We’re also forced to speculate about the people we’ve been watching as the episode progresses. Is Marie a good mother? Is she a victim of the technology at the core of “Arkangel,” or is she to blame for the events that unfold?
At a Netflix press junket in October, 2017, both DeWitt and Foster agreed that there was something relatable about Marie’s dilemma.
“You have this fierce desire to protect [your children] and you understand this character's leaning into the technology that's available,” DeWitt, who is the mother of two young girls, said. “I can understand the impulse as a mom.”
While the episode was written by creator Charlie Brooker and features many of the motifs of other Black Mirror episodes — science fiction, dystopian technology eerily similar to our current reality — director Jodie Foster (Silence of the Lambs, Orange is the New Black, House of Cards) said what she was most interested in was ensuring “Arkangel” wasn’t just about the technology. Foster wanted it to be about an environment that transforms Marie into somebody that would realistically use it and become corrupted by the technology available to her.
For one, the audience can see who DeWitt’s character was before she had a daughter. She has a strained relationship with her own parents, and doesn’t have the highest opinion of herself, which in turn affects how she raises Sara.
“What was interesting was how it highlighted all these foundational, feminist problems that we have as women and who we are,” Foster said. “She's ashamed of who she's been in the past and what her life ended up being and [she’s] dominated by a very somewhat nasty dad who didn't have a lot of respect for her and weird messed up relationships with men. But here she's found a vessel.”
Since the episode takes place over the course of several years, we see how both Marie and Sara are affected by the technology, with Marie as the primary focus. Wee watch her become more paranoid and consumed by the power she can have. It’s what Foster loves about the 90-minute episode Black Mirror structure; she can watch Marie change.
“For me, that was really exciting, “ Foster said. “That [DeWitt] brought to the table [a story] of watching a woman who starts off with these great intentions of what she's trying to do, but then the darkness of what her own fears starts taking over and she changes and becomes somebody that is a darker self.”
Both DeWitt and Foster also noted that her behavior is relatable just based on current politics. The experimental equipment in “Arkangel” is completely about control, which many parents long to have for their children, but it’s also about how many women would want to protect their daughters, projecting their own fears about society on to them as they grow up, according to DeWitt and Foster.
The recent wave of sexual harassment and abuse allegations against men in politics and entertainment is evidence of what DeWitt and Foster are talking about. At the time of this writing, NBC News reported that 38 high-profile men have been accused of anything from making women feel physically uncomfortable to outright rape. That number doesn’t include those that have been accused before the recent string of allegations but still continue to work, and lesser-known figures that have also faced consequences.

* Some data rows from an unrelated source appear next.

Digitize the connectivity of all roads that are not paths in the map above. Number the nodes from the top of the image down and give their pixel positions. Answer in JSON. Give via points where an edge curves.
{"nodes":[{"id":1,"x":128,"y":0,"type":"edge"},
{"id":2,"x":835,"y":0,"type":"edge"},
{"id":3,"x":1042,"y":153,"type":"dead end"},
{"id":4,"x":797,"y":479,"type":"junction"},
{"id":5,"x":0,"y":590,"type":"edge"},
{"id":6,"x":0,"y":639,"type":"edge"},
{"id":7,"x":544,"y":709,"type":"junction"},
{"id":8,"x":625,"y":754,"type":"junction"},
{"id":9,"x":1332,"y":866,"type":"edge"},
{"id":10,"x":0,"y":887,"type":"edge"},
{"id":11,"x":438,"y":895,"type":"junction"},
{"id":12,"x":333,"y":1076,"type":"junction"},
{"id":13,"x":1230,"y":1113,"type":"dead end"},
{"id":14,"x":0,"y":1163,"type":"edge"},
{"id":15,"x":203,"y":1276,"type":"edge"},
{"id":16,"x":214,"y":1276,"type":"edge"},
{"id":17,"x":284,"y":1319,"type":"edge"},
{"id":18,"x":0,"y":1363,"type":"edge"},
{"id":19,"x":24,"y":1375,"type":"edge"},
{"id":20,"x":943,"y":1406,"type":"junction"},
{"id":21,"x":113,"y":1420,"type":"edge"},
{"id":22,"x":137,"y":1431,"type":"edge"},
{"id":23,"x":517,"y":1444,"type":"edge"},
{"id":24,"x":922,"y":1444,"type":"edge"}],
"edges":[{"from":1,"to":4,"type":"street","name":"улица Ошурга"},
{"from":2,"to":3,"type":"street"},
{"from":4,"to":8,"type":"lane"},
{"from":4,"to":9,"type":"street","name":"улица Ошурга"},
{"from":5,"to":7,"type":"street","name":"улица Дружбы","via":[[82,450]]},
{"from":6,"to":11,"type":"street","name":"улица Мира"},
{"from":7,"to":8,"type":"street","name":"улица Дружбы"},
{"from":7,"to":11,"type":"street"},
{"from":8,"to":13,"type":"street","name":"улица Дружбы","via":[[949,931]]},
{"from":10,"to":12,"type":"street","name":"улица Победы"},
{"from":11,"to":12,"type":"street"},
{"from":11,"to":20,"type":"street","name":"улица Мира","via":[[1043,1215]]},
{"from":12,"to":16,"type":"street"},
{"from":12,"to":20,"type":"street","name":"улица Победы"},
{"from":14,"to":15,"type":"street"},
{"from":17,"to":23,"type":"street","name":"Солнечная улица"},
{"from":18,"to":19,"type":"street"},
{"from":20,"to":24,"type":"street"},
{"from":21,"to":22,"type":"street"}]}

“Arkangel” is about raising a child, but it’s more specifically about raising a daughter in a world that may be too dangerous for her. Or at least, Marie has the perception that she must protect Sara.
“When you have daughters, you look at ‘how I can protect them,’” DeWitt said. “We used to think that it was just protecting them from the boogieman, but it's about how to protect them from their seventh grade peer or their boss. We've just been in denial.”
That, along with just the technology itself, all ties together to create a complicated situation for both Marie and the audience. The technology in Black Mirror isn’t always benevolent but at it’s core, most of it is about having more control over something. Here, it’s about fear.
“The fears we have for our daughters is wrapped up in our own fears about sexuality, in our own issues with self-determination and the, gosh, the messed up pasts that we've had,” Foster said. “The heightened fear and the heightened need for control — those two things are becoming more and more prevalent in our culture.”